• _Instructions to follow_
Count the lines below that hold the word "knee" and say how many, with no other text.
### Data for processing ###
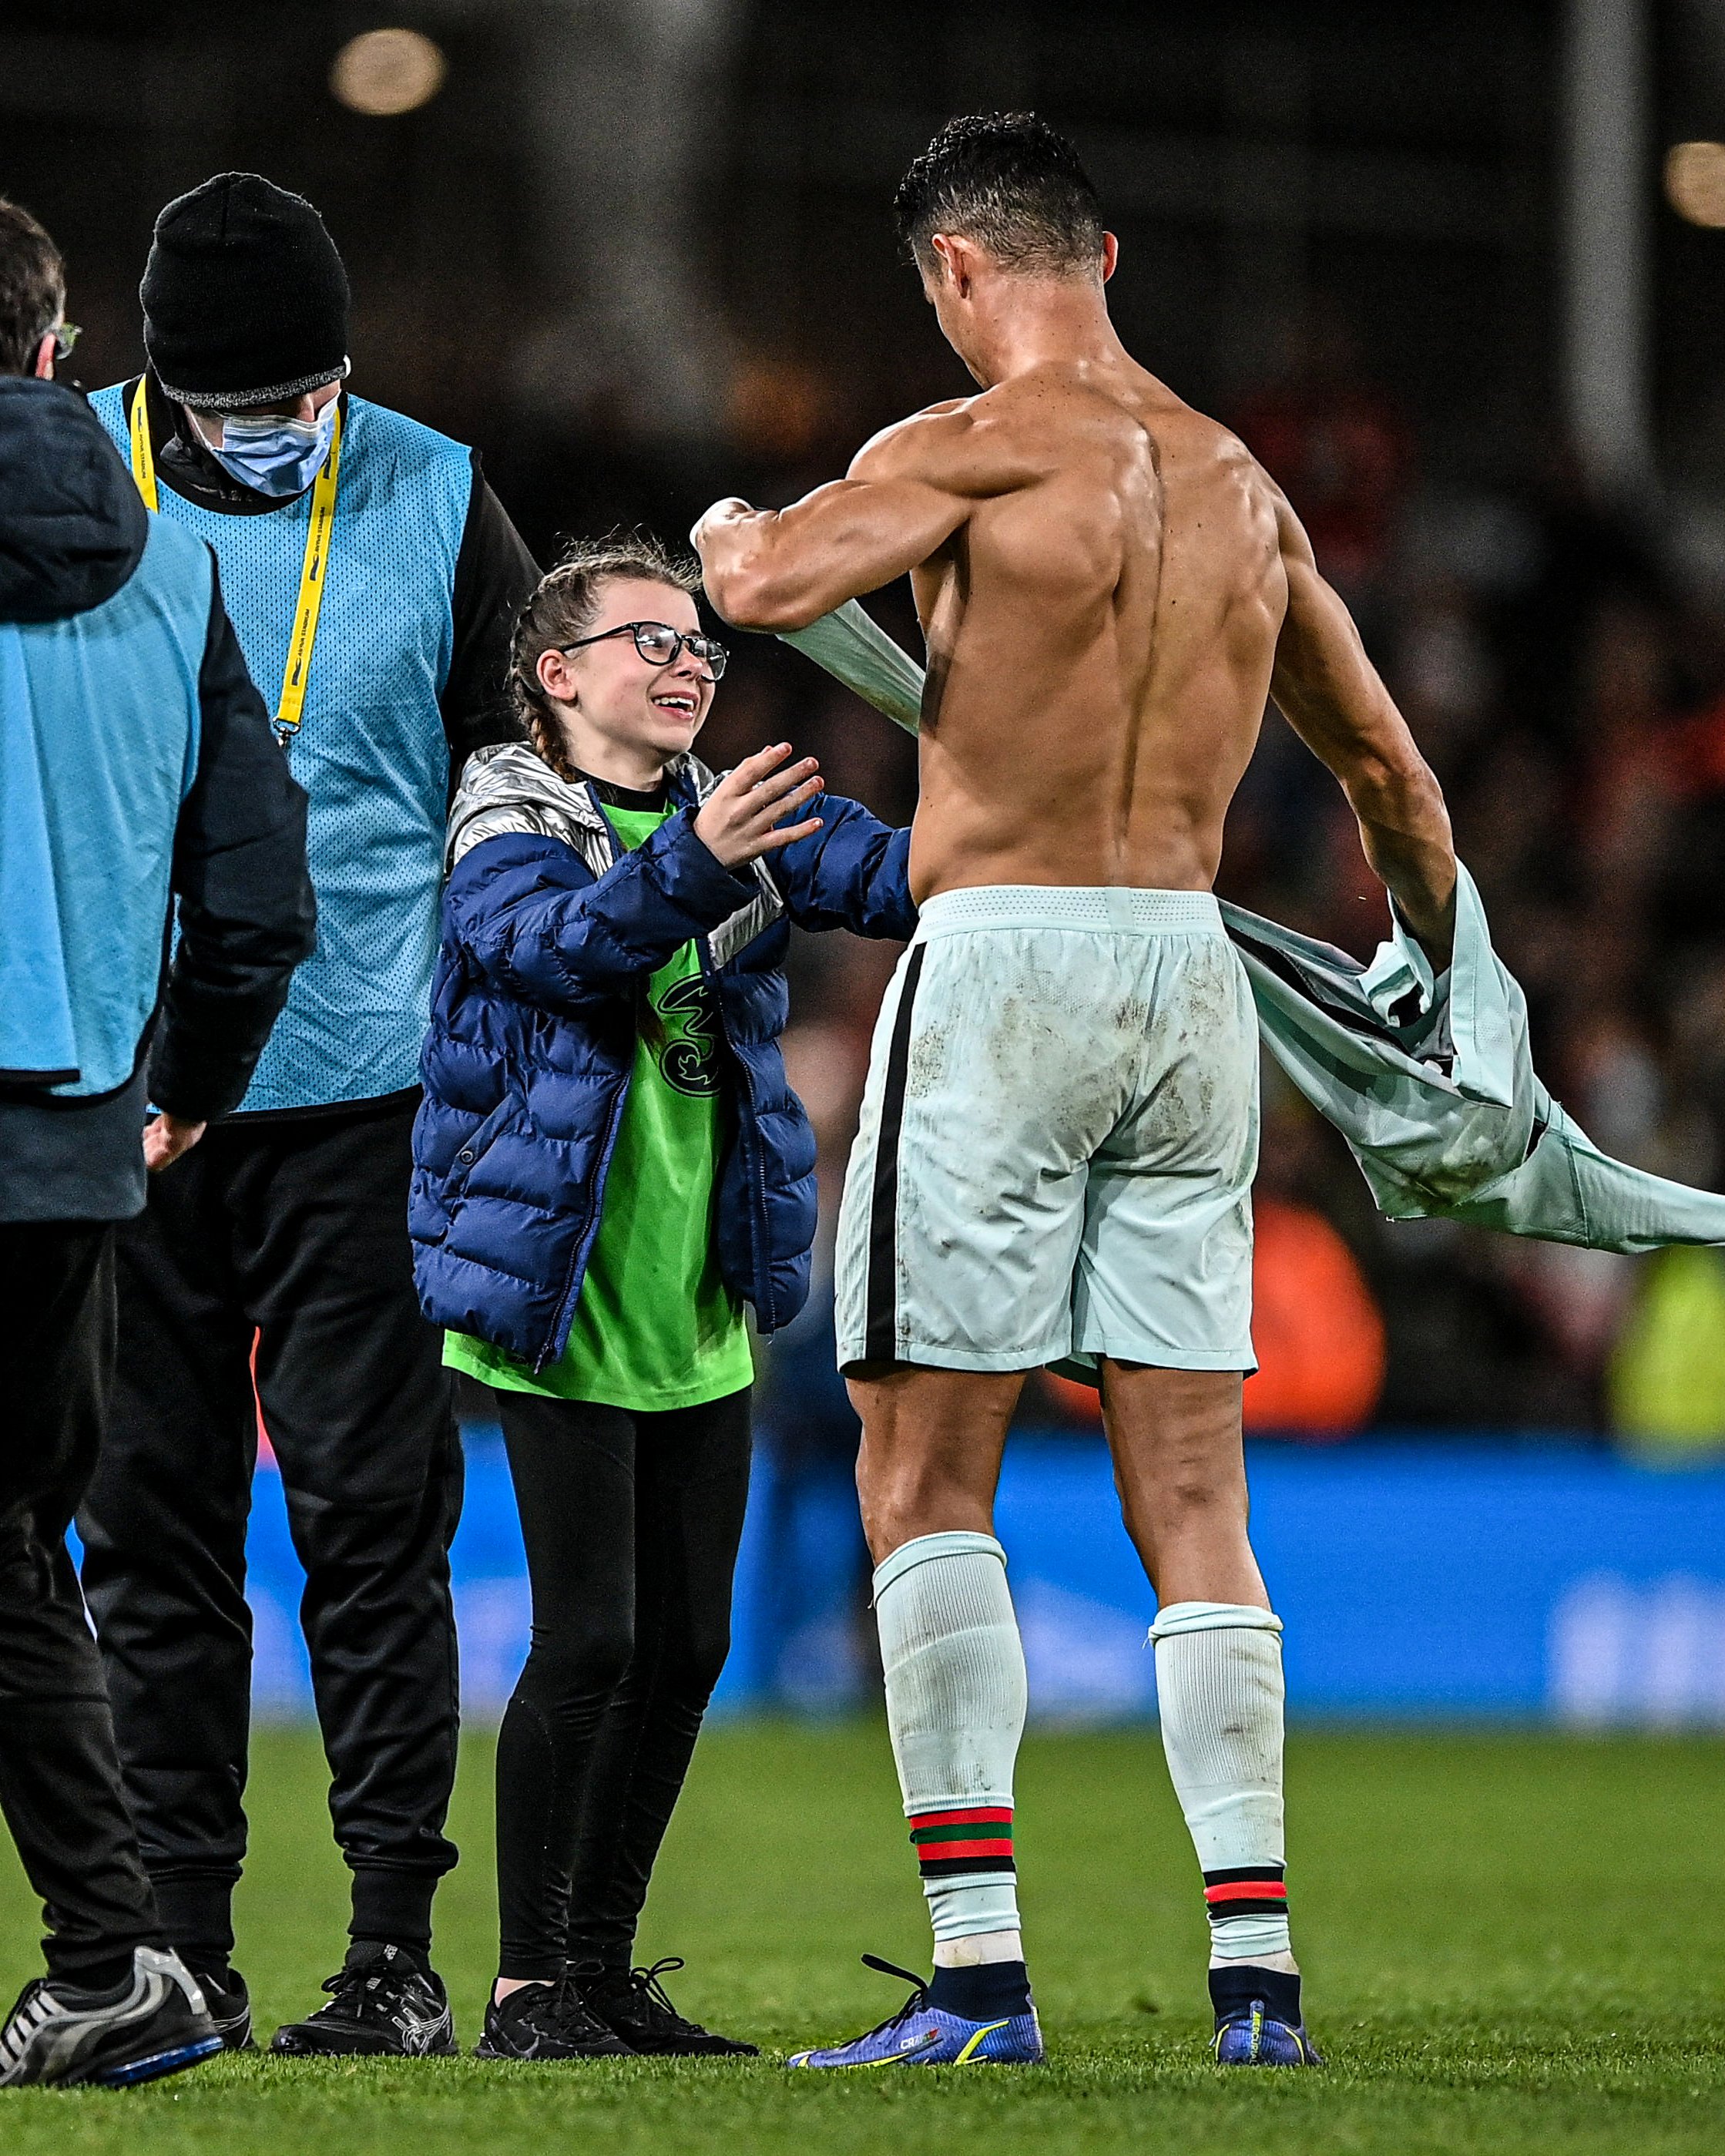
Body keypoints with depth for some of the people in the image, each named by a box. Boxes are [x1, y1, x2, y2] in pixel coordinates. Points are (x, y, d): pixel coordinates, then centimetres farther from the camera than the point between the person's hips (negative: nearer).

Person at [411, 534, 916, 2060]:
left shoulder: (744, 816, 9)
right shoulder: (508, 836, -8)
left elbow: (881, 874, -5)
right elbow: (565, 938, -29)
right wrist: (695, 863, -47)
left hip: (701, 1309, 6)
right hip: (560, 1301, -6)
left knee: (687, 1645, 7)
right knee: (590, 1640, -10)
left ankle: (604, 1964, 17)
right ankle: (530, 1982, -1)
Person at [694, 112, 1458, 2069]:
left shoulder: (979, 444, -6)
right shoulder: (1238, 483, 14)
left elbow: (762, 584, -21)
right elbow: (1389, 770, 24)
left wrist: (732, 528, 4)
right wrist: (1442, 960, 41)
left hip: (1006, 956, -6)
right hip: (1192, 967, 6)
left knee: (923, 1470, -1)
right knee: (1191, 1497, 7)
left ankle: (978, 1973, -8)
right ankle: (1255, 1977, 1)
###
• _The answer_
4